# Toronto Open, Spring 2015 - April 25, 2015



## tarandeep5 (Mar 21, 2015)

http://canadiancubing.com/Event/TOSp2015

Date: April 25, 2015
Location: 20 Grosvenor Street, Toronto, Ontario, Canada M4Y 1C2 (The Central YMCA)

Events:
2x2x2
3x3x3
3x3x3 Blindfolded
3x3x3 One-Handed
4x4x4
Megaminx
Pyraminx


Registration will start at 8:45 AM, but the schedule has not been released yet.


----------



## Ross The Boss (Mar 21, 2015)

i take the lack of 5x5 as a grievous personal offense!


----------



## Genius4Jesus (Apr 27, 2015)

DYK:
-No sub-10, no rice?
-Which?
-I beat Julian at Pyraminx?
-Julian beat me at 4x4?
-A&W's cups spill easily?
-Only 2 rounds of 3x3, 2x2 and OH?
-But 2 rounds of Pyraminx?
-139 competitors?
-Speed FMC?
-Americans don't like awards ceremonies?
-Prizes weren't Shengshou 2x2s?
-I had a lot of +2s?
-They cost me 2nd place and PBs?
-All aboard the J-Train Express? 
-Antoine, can I have your autograph?


----------



## Kurainu17 (Apr 27, 2015)

DYK:
-I'm very mean to Ross?
-I'm sorry Ross?
-He forgives me?
-He shouldn't?
-4 Hours of Sleep + Exhaustion + No Practice = Good 2x2 Average?
-11.6 tps on my 1.12 single?
-Bill can have his 2x2 NR?
-(Although I secretly want it?)
-Cube Basket Towers>Cube Towers?
-Cube Baskets make amazing hats?
-And are the best thing ever?
-Kit destroyed mine?
-Johnathan Esparaz is a (cool)Ninja?
-I want to be as cool as him?
-I'm apparently Johnathan Tan's Brother? 
-He's the cooler brother?
-No 4x4 Second Round?
-We tried to speed through events to make room for a second round?
-We made enough time?
-Dave didn't let us?


----------



## Ross The Boss (Apr 27, 2015)

oh, so DYKs aren't dead... right on!

DYK that it is unkind to mock people while they're solving?
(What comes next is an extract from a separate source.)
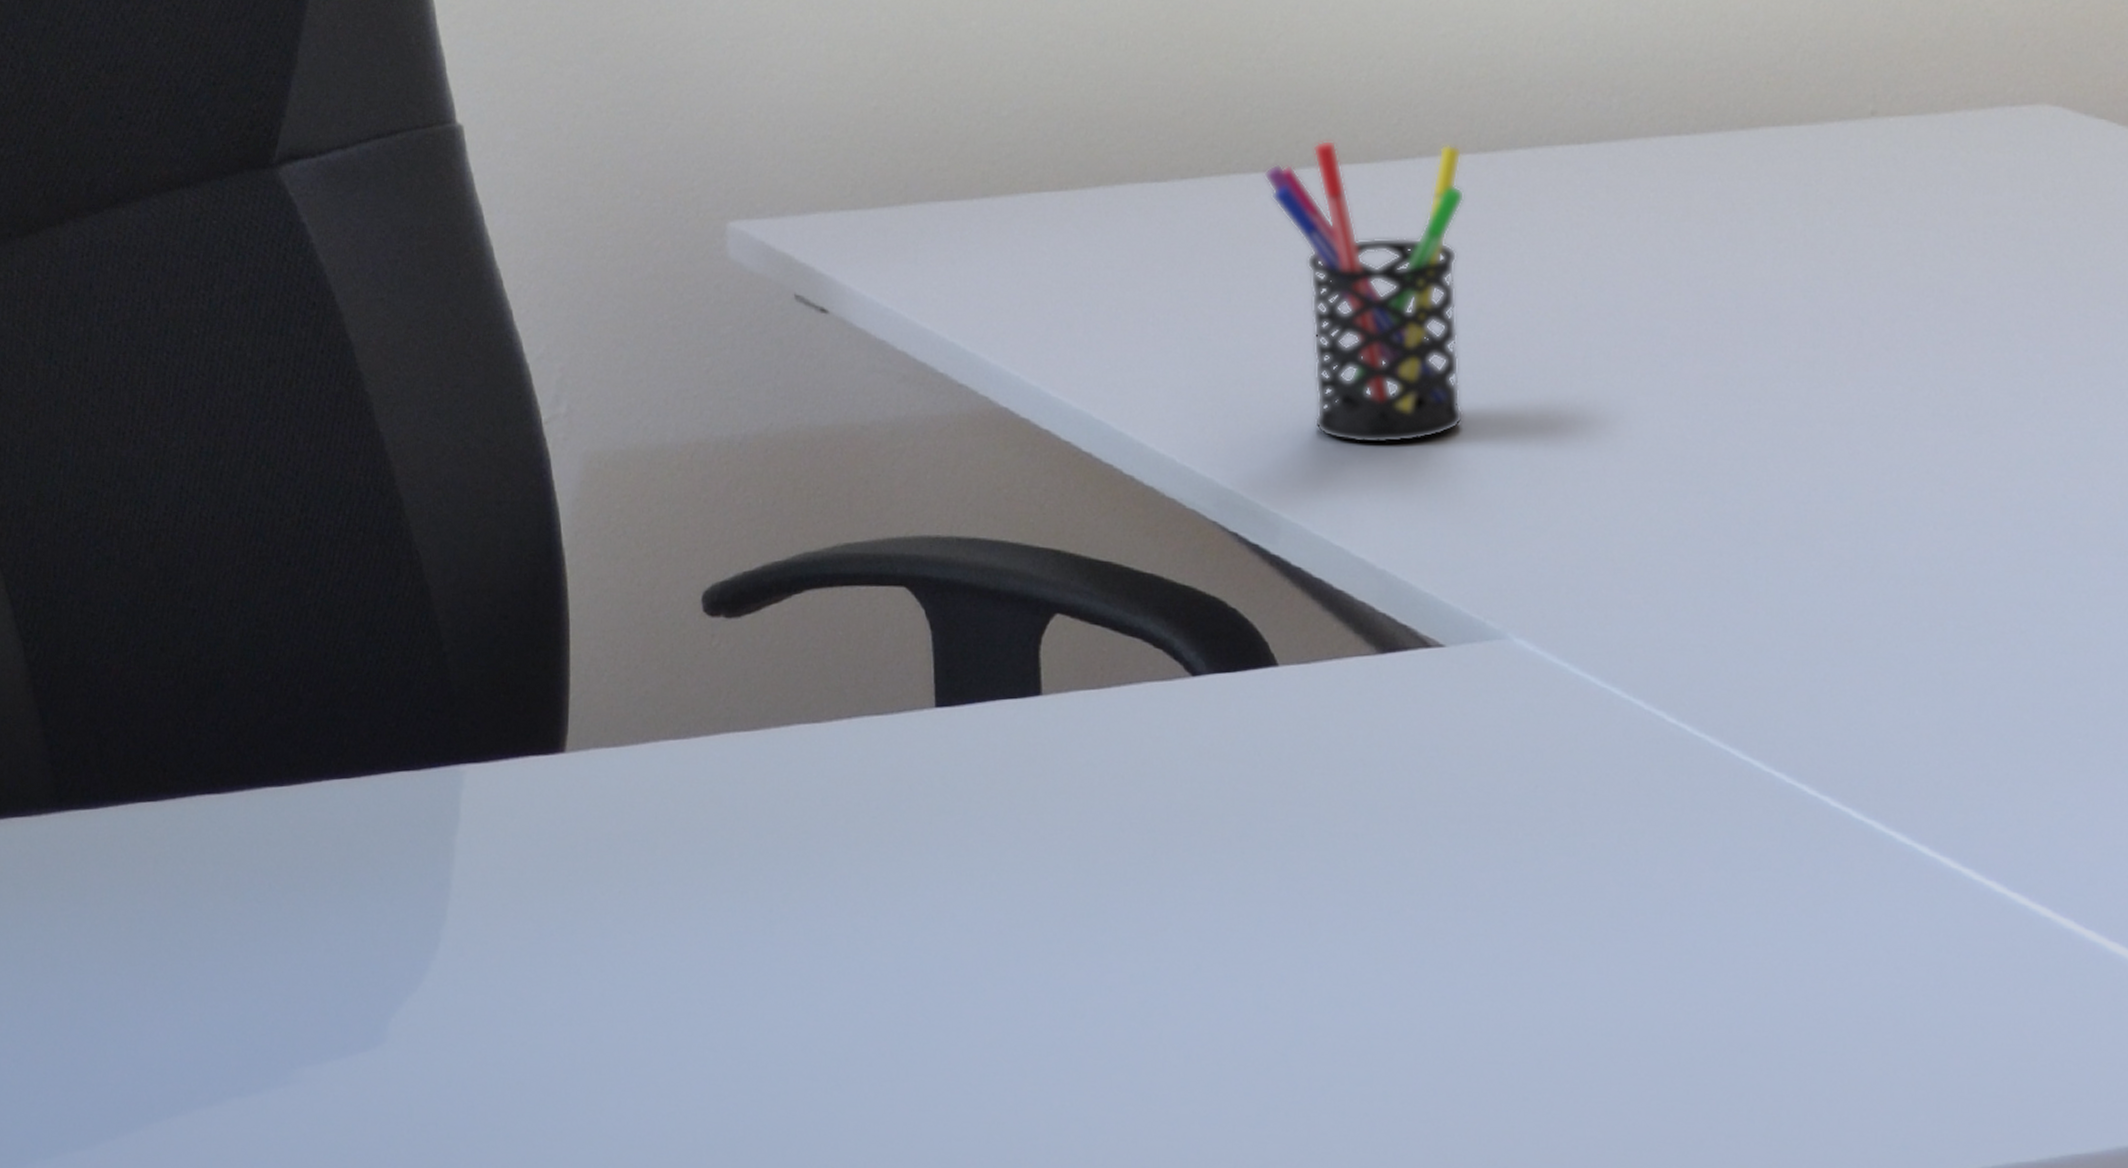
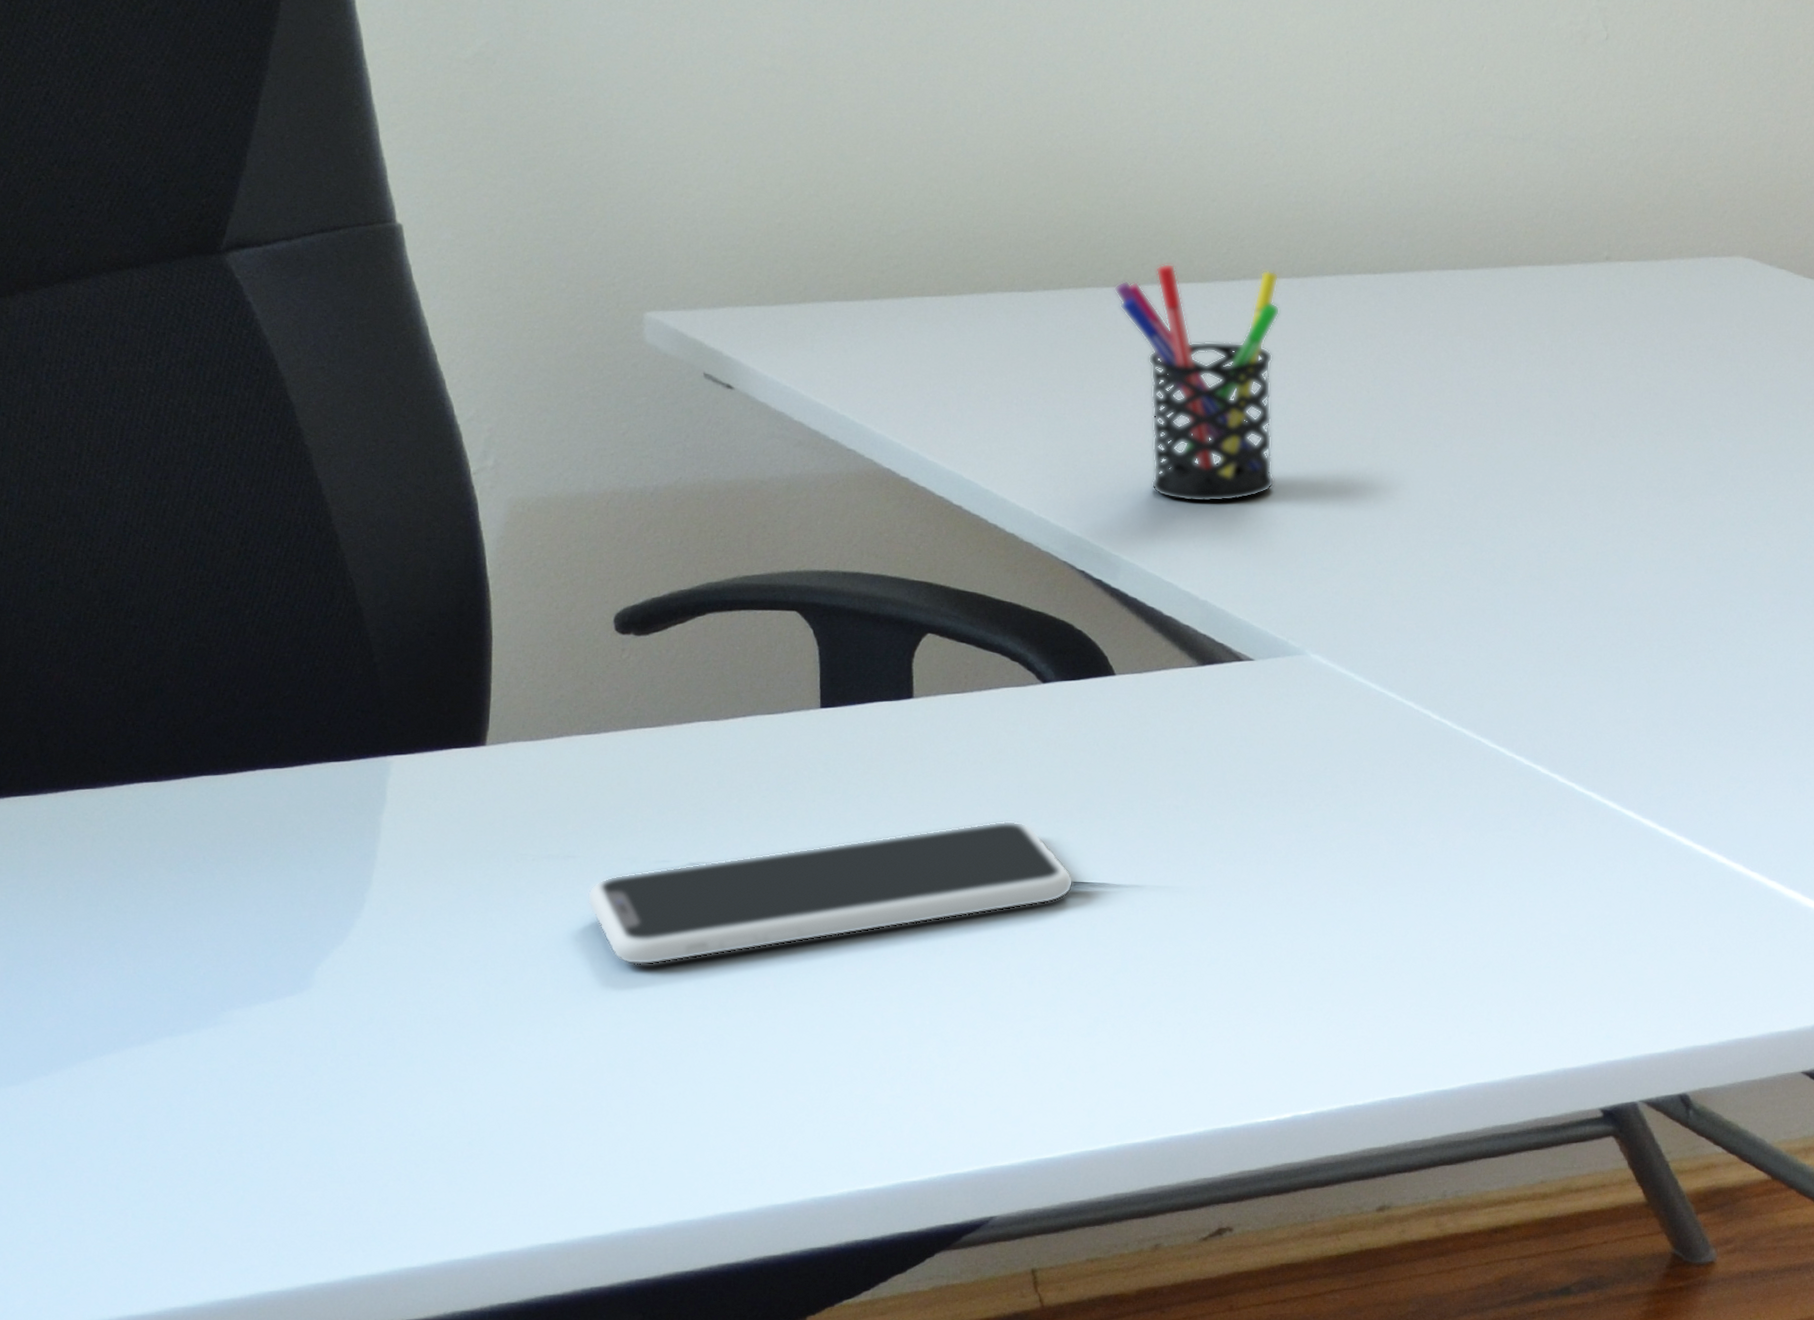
smartphone: none [679,850,1235,1024] -> present [587,820,1074,965]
DYK that the supervisor is always watching? 
(he's under your bed right now)

DYK that these comps can be seriously bad for one's health?
(srsly; sleep deprivation, greasy fast food, eye strain, death [metal])

DYK that sub 2 ray is best ray?


DYK that we might or might not look good depending on picture quality?

DKY that you are immoral for +2ing cuz i feel bad for having to crush your good solve?
(especially when your parents start clapping and acting all proud...)

DYK that side events _might_ be a _little_ bit more fun than i give them credit for?

DYK that STM?

DYK that i still love you, ray?


----------



## Kurainu17 (Apr 27, 2015)

Ross The Boss said:


> oh, so DYKs aren't dead... right on!
> DYK that sub 2 ray is best ray?


Nope.


Ross The Boss said:


> DYK that i still love you, ray?


I don't deserve it, you're too good for me. </3


----------



## penguinz7 (Apr 27, 2015)

Genius4Jesus said:


> DYK:
> -All aboard the J-Train Express?



I've got a ticket?


----------